DIE AUFGABENSTELLUNG:
[1] Wessen Nachfolge tritt Philipp Rösler laut der Meldung über seine Ernennung zum Bundesgesundheitsminister an?
[2] Setze die Meldung über Philipp Röslers Ernennung zum Bundesgesundheitsminister im Anschluss an ihren letzten Satz fort.

QUELLENAUSZUG:
* * * * * * * * *

Berlin, 26. Oktober 2009
Philipp Rösler (FDP) wird neuer Bundesgesundheitsminister. Darauf haben sich Union und FDP bei den Koalitionsverhandlungen geeinigt. Bisher war Rösler niedersächsischer Wirtschaftsminister.
Überraschend tritt der Mediziner die Nachfolge von Ulla Schmidt (SPD) an und wird somit jüngstes Mitglied des Bundeskabinetts. Erst vor acht Monaten hatte Rösler das Amt des niedersächsischen Wirtschaftsministers angetreten und dabei betont, er werde auch bei einem Ruf aus Berlin in Hannover bleiben.
Während der dreiwöchigen Koalitionsverhandlungen hatte Rösler die Liberalen als Chefunterhändler für den Bereich Gesundheit vertreten und sich gemeinsam mit Ursula von der Leyen (CDU) auf eine radikale Gesundheitsreform verständigt. Leyen behält entgegen den Erwartungen das Familienressort, während Rösler das Gesundheitssystem reformieren soll.

* * * * * * * * *

Strukturierte Posenausgaben:
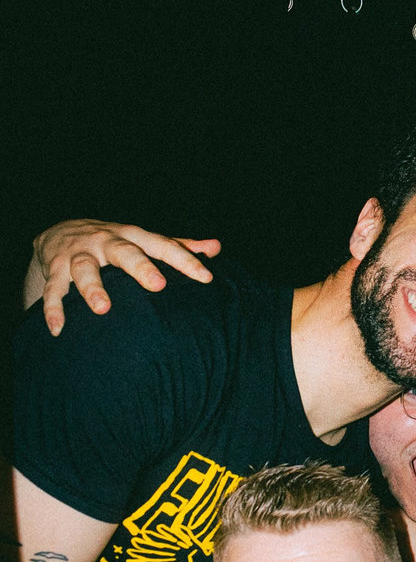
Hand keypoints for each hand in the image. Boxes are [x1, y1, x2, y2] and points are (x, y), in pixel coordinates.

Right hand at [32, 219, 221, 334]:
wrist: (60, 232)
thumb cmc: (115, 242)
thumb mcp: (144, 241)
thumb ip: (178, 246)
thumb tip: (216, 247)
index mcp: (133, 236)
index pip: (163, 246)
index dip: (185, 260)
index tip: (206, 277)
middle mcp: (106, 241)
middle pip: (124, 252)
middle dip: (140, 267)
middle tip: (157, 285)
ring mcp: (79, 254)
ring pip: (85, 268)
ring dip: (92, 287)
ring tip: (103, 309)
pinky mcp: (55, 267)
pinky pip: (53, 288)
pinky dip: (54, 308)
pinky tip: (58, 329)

* * * * * * * * *

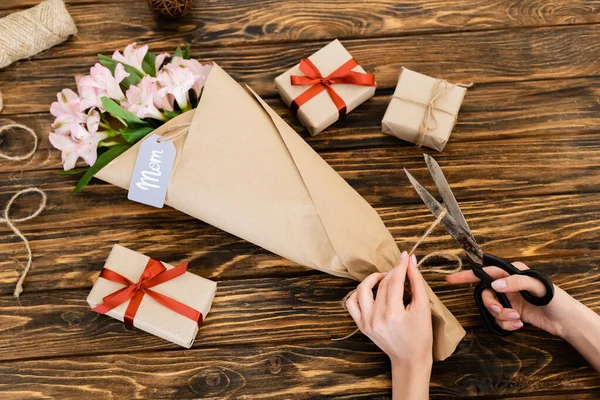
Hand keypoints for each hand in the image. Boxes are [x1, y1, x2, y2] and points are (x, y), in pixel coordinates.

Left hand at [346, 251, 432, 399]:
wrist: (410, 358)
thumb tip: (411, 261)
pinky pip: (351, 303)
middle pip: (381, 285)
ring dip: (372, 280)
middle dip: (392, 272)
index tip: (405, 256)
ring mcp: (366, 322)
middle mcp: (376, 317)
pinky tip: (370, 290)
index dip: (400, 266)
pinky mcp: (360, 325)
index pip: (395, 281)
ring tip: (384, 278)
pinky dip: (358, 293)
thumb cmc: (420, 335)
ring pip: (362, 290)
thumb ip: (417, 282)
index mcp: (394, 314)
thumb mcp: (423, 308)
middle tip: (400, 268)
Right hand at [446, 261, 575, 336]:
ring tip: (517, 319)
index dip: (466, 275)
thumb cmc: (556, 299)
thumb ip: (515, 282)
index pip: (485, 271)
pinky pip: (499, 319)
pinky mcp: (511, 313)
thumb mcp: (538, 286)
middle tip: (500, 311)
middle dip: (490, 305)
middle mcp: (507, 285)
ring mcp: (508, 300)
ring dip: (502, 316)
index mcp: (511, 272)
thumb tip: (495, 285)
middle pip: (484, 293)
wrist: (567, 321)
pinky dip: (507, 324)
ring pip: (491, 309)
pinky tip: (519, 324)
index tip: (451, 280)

* * * * * * * * *

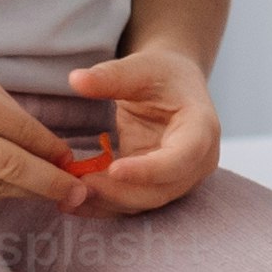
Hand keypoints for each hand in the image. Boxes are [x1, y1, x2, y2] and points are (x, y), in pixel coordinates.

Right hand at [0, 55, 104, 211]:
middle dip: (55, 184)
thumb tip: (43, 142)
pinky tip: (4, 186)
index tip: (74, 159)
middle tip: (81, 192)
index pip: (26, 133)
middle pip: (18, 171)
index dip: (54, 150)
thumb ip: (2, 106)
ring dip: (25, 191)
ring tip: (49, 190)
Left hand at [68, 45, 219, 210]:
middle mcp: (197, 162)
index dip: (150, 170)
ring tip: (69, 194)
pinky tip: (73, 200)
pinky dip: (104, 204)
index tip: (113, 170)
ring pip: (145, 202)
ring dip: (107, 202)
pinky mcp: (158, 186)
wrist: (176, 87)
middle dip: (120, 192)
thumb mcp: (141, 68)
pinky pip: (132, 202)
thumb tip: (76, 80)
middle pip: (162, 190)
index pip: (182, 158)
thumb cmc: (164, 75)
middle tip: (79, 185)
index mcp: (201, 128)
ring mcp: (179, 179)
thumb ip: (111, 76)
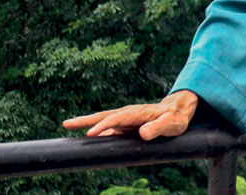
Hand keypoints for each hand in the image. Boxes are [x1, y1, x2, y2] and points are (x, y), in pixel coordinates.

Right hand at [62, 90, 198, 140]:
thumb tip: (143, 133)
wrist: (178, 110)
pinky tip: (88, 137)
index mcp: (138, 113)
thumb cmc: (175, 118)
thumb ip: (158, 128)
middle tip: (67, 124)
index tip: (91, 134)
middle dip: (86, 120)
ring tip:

* * * * * * * * *

ERGEBNISSE JE AUFGABE:
[1] Die Nachfolge von Ulla Schmidt (SPD).

[2]
In dem neuen System sollen die gesetzlichen Krankenkassen wieder mehr Beitragsautonomie bekommen. Der Arbeitgeberanteil soll eingefroren und der Arbeitnehmeranteil einkommensunabhängig berechnet werden.
Kommission soll sich um Gesundheitskosten kümmern
Um die Finanzierung des Gesundheitswesens soll sich im kommenden Jahr eine Kommission kümmern. Auch das haben die Koalitionsverhandlungen hervorgebracht. "Wir müssen die Gesundheitskosten stärker von den Arbeitskosten abkoppeln", sagte Bundeskanzlerin Angela Merkel (CDU) bei der Vorstellung des Koalitionsvertrags am Samstag in Berlin.
Schon jetzt sei es den Krankenkassen möglich, von ihren Versicherten Zusatzbeiträge zu erheben. "Dieses System entwickeln wir weiter", erklärte Merkel. Werde die geltende Belastungsgrenze von einem Prozent des Bruttoeinkommens künftig überschritten, werde ein "Sozialausgleich" fällig.